Know-It-All Robot Shuts Down Dubious Family Texts (wsj.com)
Biting your tongue at yet another questionable article shared in your message group? Add artificial-intelligence fact-checker Meiyu, she will jump in with 'False.' From a report: The artificial-intelligence bot will interject in real time when she detects posts about the news, pointing out factual errors and alternative interpretations. The technology, created by Taiwanese developers, is a step ahead of most fact-checking apps, including versions offered in Brazil and Indonesia, which don't jump into conversations. Other popular fact-checkers, such as Snopes in the U.S., are public databases that users consult for reviews of news items. Meiyu quickly became hot in Taiwan, which had just gone through divisive local elections and is rife with rumors of China's interference in social media. The bot now has more than 110,000 users on the Japanese messaging app Line, which covers about 90% of the mobile-messaging market in Taiwan.

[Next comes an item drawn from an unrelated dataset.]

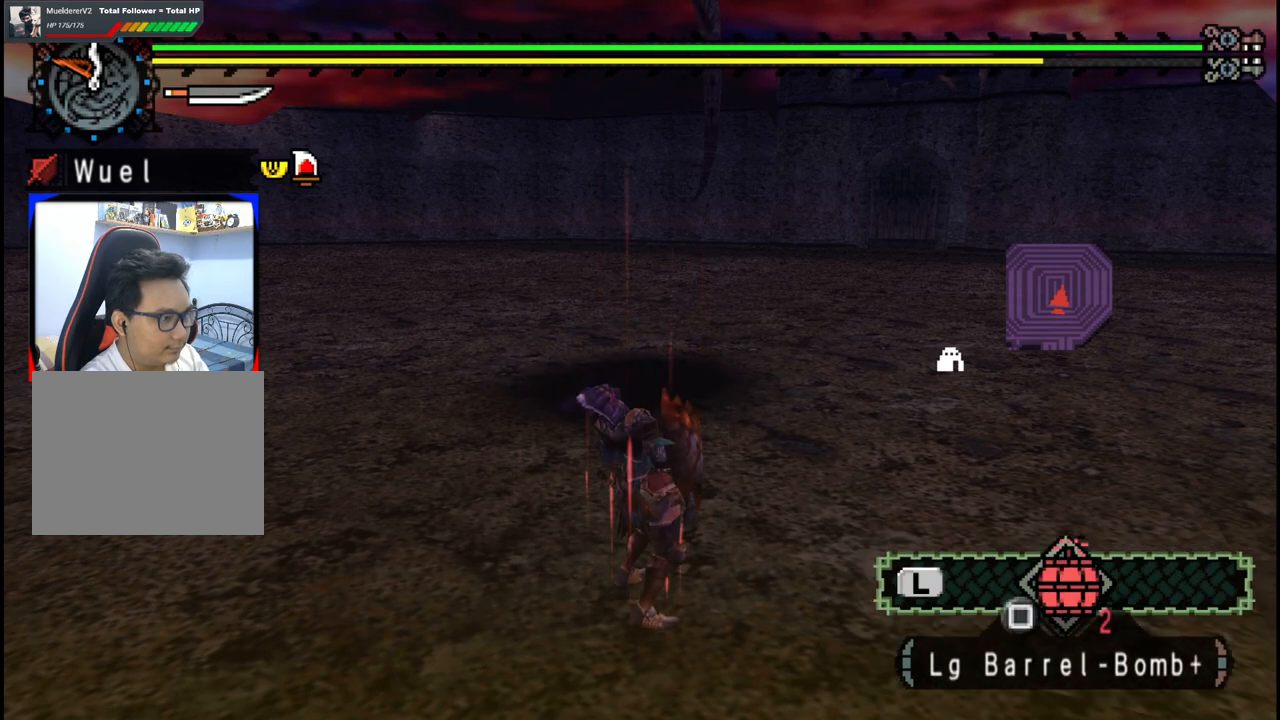
{"dt_ms": 500, "buttons": [], "left_stick": "up-right", "right_stick": "center", "events": [[117, "left_stick", "up-right"]]}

Scientific Consensus would be argumentum ad popolum if it was true that consensus determines facts, however, it does not. It merely flags particular theories as known-to-be-accepted-in-the-mainstream.
Science is a process, not a set of theories or conclusions. Therefore, you identified the correct fallacy in the argument, but in the wrong part of the argument. Where they're engaging in argumentum ad popolum is when they're saying that because there is a "scientific consensus," therefore the body of the consensus is also correct, or worse, sometimes they'll even want to call it "proven." But science does not and can not attempt to "prove" things. Science is merely a process by which you can attempt to repeat things; the personal goal of scientists is often to discover the "why" of things, but science doesn't actually do that. And the good ones know it! Their personal goal of understanding "why" is separate from their professional goals of taking additional steps in a process. But conclusions are not one of the steps that is even part of the process, so consensus about what the current-best-answer is doesn't even touch on or support coming to conclusions about it!
"I think, therefore I am" is a complete failure, but because the lesson is valuable (if I don't exist it doesn't matter if I'm wrong, if I do exist but believe I don't I won't be motivated to survive, therefore belief in existence is the only answer with potential utility) we also value scientific consensus; not because it is ever correct, or capable of being correct, but because it supports additional attempts at understanding.